*Text excerpt*.

____________________

Haiti’s banking sector features a few large players. The system is composed of nine banks, two of which are state-owned (BNC and BPH), two are foreign-owned (CNBA and Scotia), and five are domestic. However, the sector is dominated by two domestic private banks: Sogebank and Unibank, which together provide about two-thirds of private sector credit. The top three banks (including BNC) account for over 80 percent of total assets (BRH 2014). This level of concentration is common in the region, but the small presence of foreign-banks (6.5 percent of assets) is unusual (FinStats 2015).

12. Domestic credit is low, and there is a significant excess of deposits over bank credit. Despite rapid credit growth in the years after the 2010 earthquake, bank lending to the private sector remains under 20 percent of GDP, which is the lowest in the region (Chart 7). However, total deposits (at around 40 percent of GDP) are not low by regional standards. This excess of deposits over bank credit is due to high reserve requirements, but also because a relatively large share of assets takes the form of non-credit domestic investments, often in affiliated enterprises (Table 1, Chart 8).

Chart 7.
Chart 7.

Domestic Credit to Private Sector

(Percent of GDP)

____________________

*Provided material*.
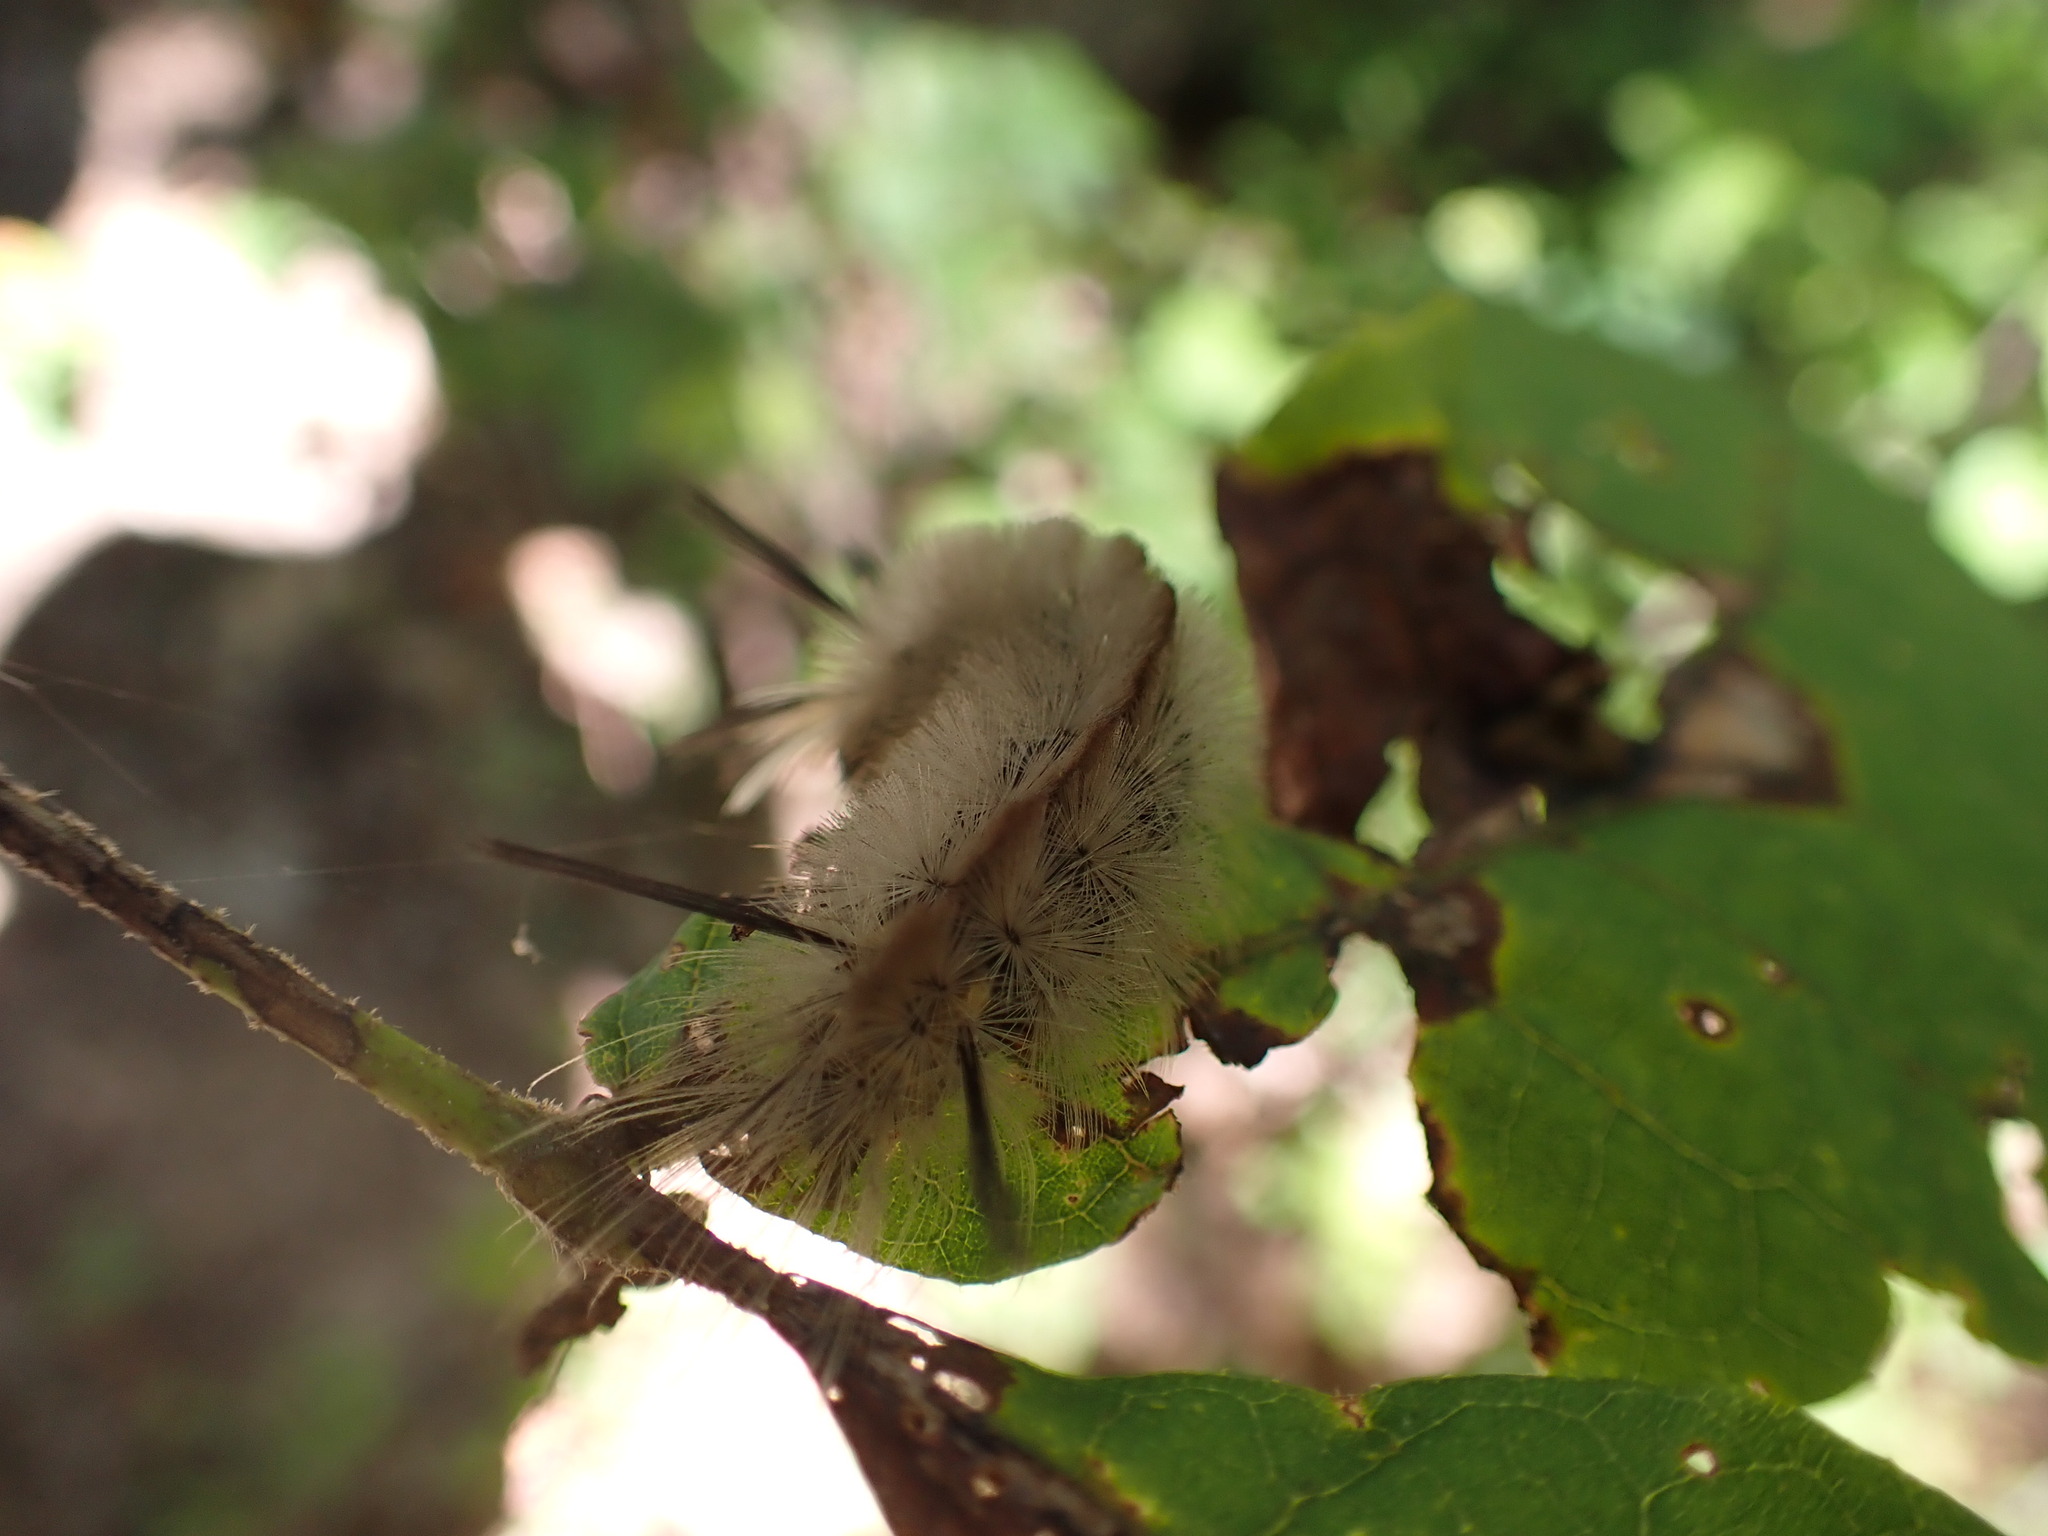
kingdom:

____________________

*Exercise details*.
Answer these questions from the text on Haiti's banking sector:
1. How many of Haiti's nine banks are state-owned?
2. What share of assets do foreign banks hold?
3. Total deposits are around what percent of GDP?
The data has no connection to the text on Haiti's banking sector.

*Answer in full*.
1. Two (BNC and BPH).
2. 6.5 percent.
3. About 40 percent.